Amino acid oxidation generates nonvolatile or fixed acids, primarily sulfuric acid (SO₄^2– + 2 H⁺) from catabolism of the sulfur-containing amino acids methionine and cysteine. The body can compensate for some of this excess fixed anion by increasing its excretion of dietary phosphate as H₂PO₄^– (titratable acidity) or by consuming HCO₃^– (bicarbonate) generated from the metabolism of dietary carboxylate anions (e.g., malate or citrate). The kidney excretes additional acid by generating NH₃ from glutamine (and to a lesser extent glycine) catabolism and then excreting it as NH₄⁺ (net acid). This latter process also produces HCO₃^– (net base) from the amino acid carbon skeleton and releases it into the renal vein, thus regenerating any HCO₃^– that was consumed in the initial buffering of the hydrogen ions. Note that ureagenesis in the liver is not capable of adjusting acid–base balance, because the process consumes both HCO₃^– and NH₄⁺.

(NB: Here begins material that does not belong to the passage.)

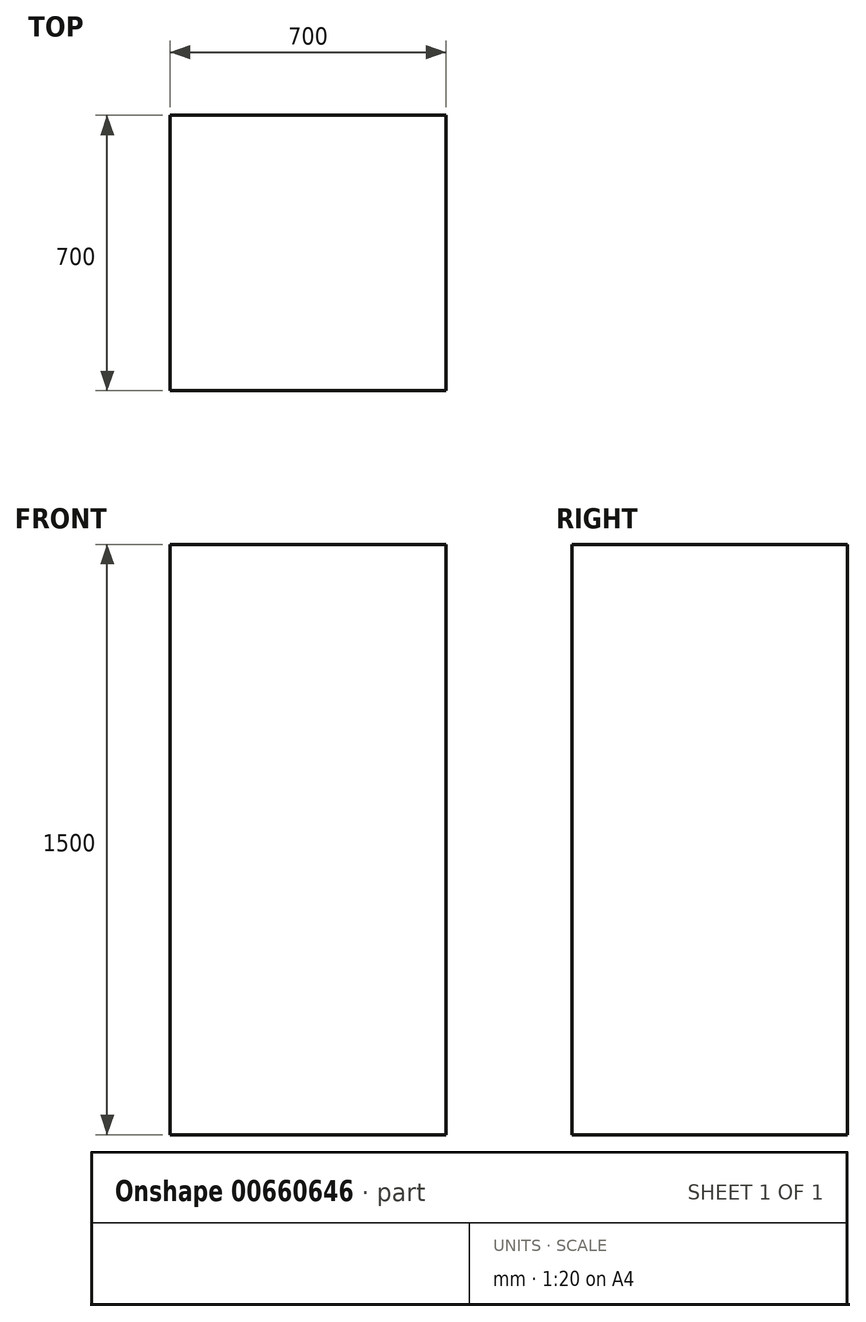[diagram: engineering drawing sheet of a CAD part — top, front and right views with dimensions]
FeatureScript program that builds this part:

Metabolic acidosis results in an increased release of glutamine from skeletal muscle. Within the kidney, the actions of mitochondrial glutamate dehydrogenase and glutaminase are primarily responsible for an increase in NH₃ production from glutamine. Glutamine contains two amine groups that can be released as ammonia. In acute acidosis, flux through the α-ketoglutarate dehydrogenase reaction is stimulated by the lower pH, resulting in a decrease in the α-ketoglutarate concentration which in turn promotes operation of the glutamate dehydrogenase reaction in the direction of glutamate conversion to α-ketoglutarate plus NH₃. The glutamate/glutamine carbon skeleton is then further metabolized to bicarbonate and, in some species, glucose. Longer-term regulation during metabolic acidosis involves increased synthesis of the key kidney enzymes, such as glutaminase and phosphoenolpyruvate carboxykinase, and key transporters, such as the SNAT3 (SLC38A3) glutamine transporter (Ibrahim et al., 2008; Busque and Wagner, 2009). The increased expression of these proteins appears to be mediated mainly by an increase in mRNA stability through the presence of pH-response elements in their mRNAs. During acidosis, the association of RNA-binding proteins with these pH-responsive elements serves to stabilize the mRNAs, leading to increased levels of expression.